▸ What needs to be done: What you return should be each line of the data containing the string "index".

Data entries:
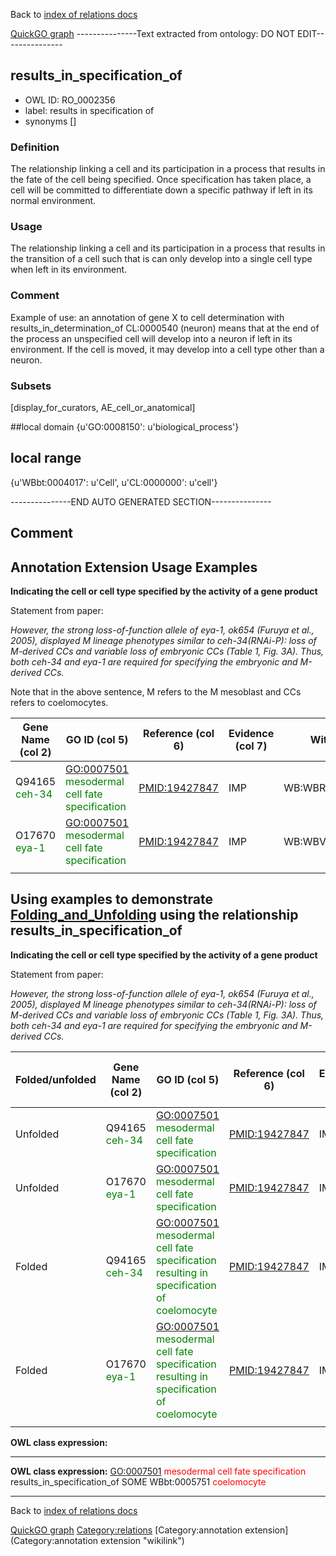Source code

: Back to [index of relations docs](https://github.com/geneontology/annotation_extensions/tree/master/doc)

[QuickGO graph](www.ebi.ac.uk/QuickGO/AnnotationExtensionRelations.html)
---------------Text extracted from ontology: DO NOT EDIT---------------

## results_in_specification_of
* OWL ID: RO_0002356
* label: results in specification of
* synonyms
[]

### Definition
The relationship linking a cell and its participation in a process that results in the fate of the cell being specified. Once specification has taken place, a cell will be committed to differentiate down a specific pathway if left in its normal environment. 

### Usage
The relationship linking a cell and its participation in a process that results in the transition of a cell such that is can only develop into a single cell type when left in its environment.

### Comment
Example of use: an annotation of gene X to cell determination with results_in_determination_of CL:0000540 (neuron) means that at the end of the process an unspecified cell will develop into a neuron if left in its environment. If the cell is moved, it may develop into a cell type other than a neuron.

### Subsets
[display_for_curators, AE_cell_or_anatomical]

##local domain
{u'GO:0008150': u'biological_process'}

## local range
{u'WBbt:0004017': u'Cell', u'CL:0000000': u'cell'}

---------------END AUTO GENERATED SECTION---------------













Comment
-------

Annotation Extension Usage Examples
-----------------------------------

**Indicating the cell or cell type specified by the activity of a gene product**

Statement from paper:

*However, the strong loss-of-function allele of eya-1, ok654 (Furuya et al., 2005), displayed M lineage phenotypes similar to ceh-34(RNAi-P): loss of M-derived CCs and variable loss of embryonic CCs (Table 1, Fig. 3A). Thus, both ceh-34 and eya-1 are required for specifying the embryonic and M-derived CCs.*

Note that in the above sentence, M refers to the M mesoblast and CCs refers to coelomocytes.

| Gene Name (col 2)                              | GO ID (col 5)                                                                    | Reference (col 6) | Evidence (col 7) | With (col 8)      | Annotation Extension (col 16)                                                             |
|------------------------------------------------|----------------------------------------------------------------------------------|-------------------|------------------|-------------------|-------------------------------------------------------------------------------------------|
| Q94165 <span style="color:green">ceh-34</span> | <GO:0007501> <span style="color:green">mesodermal cell fate specification</span> | <PMID:19427847>   | IMP              | WB:WBRNAi00101780 | results\_in\_specification\_of(WBbt:0005751 <span style="color:green">coelomocyte</span>) |
| O17670 <span style="color:green">eya-1</span>  | <GO:0007501> <span style="color:green">mesodermal cell fate specification</span> | <PMID:19427847>   | IMP              | WB:WBVar00091938  | results\_in\_specification\_of(WBbt:0005751 <span style="color:green">coelomocyte</span>) |
||

Using examples to demonstrate [Folding\_and\_Unfolding](http://wiki.geneontology.org/index.php/Folding_and_Unfolding) using the relationship results\_in\_specification\_of
-----------------------------------------------------------------------------------------------------------------------------------------------

**Indicating the cell or cell type specified by the activity of a gene product**

Statement from paper:

*However, the strong loss-of-function allele of eya-1, ok654 (Furuya et al., 2005), displayed M lineage phenotypes similar to ceh-34(RNAi-P): loss of M-derived CCs and variable loss of embryonic CCs (Table 1, Fig. 3A). Thus, both ceh-34 and eya-1 are required for specifying the embryonic and M-derived CCs.*

| Folded/unfolded | Gene Name (col 2)                              | GO ID (col 5)                                                                                                              | Reference (col 6) | Evidence (col 7) | With (col 8)      | Annotation Extension (col 16)                                                             | Parent terms of new folded GO term                                      |
|-----------------|------------------------------------------------|----------------------------------------------------------------------------------------------------------------------------|-------------------|------------------|-------------------|-------------------------------------------------------------------------------------------|-------------------------------------------------------------------------|
| Unfolded        | Q94165 <span style="color:green">ceh-34</span> | <GO:0007501> <span style="color:green">mesodermal cell fate specification</span>                                           | <PMID:19427847>   | IMP              | WB:WBRNAi00101780 | results\_in\_specification\_of(WBbt:0005751 <span style="color:green">coelomocyte</span>) |                                                                         |
| Unfolded        | O17670 <span style="color:green">eya-1</span>  | <GO:0007501> <span style="color:green">mesodermal cell fate specification</span>                                           | <PMID:19427847>   | IMP              | WB:WBVar00091938  | results\_in\_specification\_of(WBbt:0005751 <span style="color:green">coelomocyte</span>) |                                                                         |
| Folded          | Q94165 <span style="color:green">ceh-34</span> | <GO:0007501> <span style="color:green">mesodermal cell fate specification resulting in specification of coelomocyte</span> | <PMID:19427847>   | IMP              | WB:WBRNAi00101780 |                                                                                           | is\_a <span style="color:red">mesodermal cell fate specification</span> |
| Folded          | O17670 <span style="color:green">eya-1</span>  | <GO:0007501> <span style="color:green">mesodermal cell fate specification resulting in specification of coelomocyte</span> | <PMID:19427847>   | IMP              | WB:WBVar00091938  |                                                                                           | is\_a <span style="color:red">mesodermal cell fate specification</span> |
||

**OWL class expression:**

------------------------------------------------------------------------

**OWL class expression:** <GO:0007501> <span style="color:red">mesodermal cell fate specification</span> results\_in\_specification\_of SOME WBbt:0005751 <span style="color:red">coelomocyte</span>

------------------------------------------------------------------------

Back to [index of relations docs](https://github.com/geneontology/annotation_extensions/tree/master/doc)

[QuickGO graph](www.ebi.ac.uk/QuickGO/AnnotationExtensionRelations.html)
<Category:relations> [Category:annotation extension](Category:annotation extension "wikilink")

▸ Expected answer:
: Back to [index of relations docs](https://github.com/geneontology/annotation_extensions/tree/master/doc)
Using examples to demonstrate [Folding\_and\_Unfolding](http://wiki.geneontology.org/index.php/Folding_and_Unfolding) using the relationship results\_in\_specification\_of
Back to [index of relations docs](https://github.com/geneontology/annotation_extensions/tree/master/doc)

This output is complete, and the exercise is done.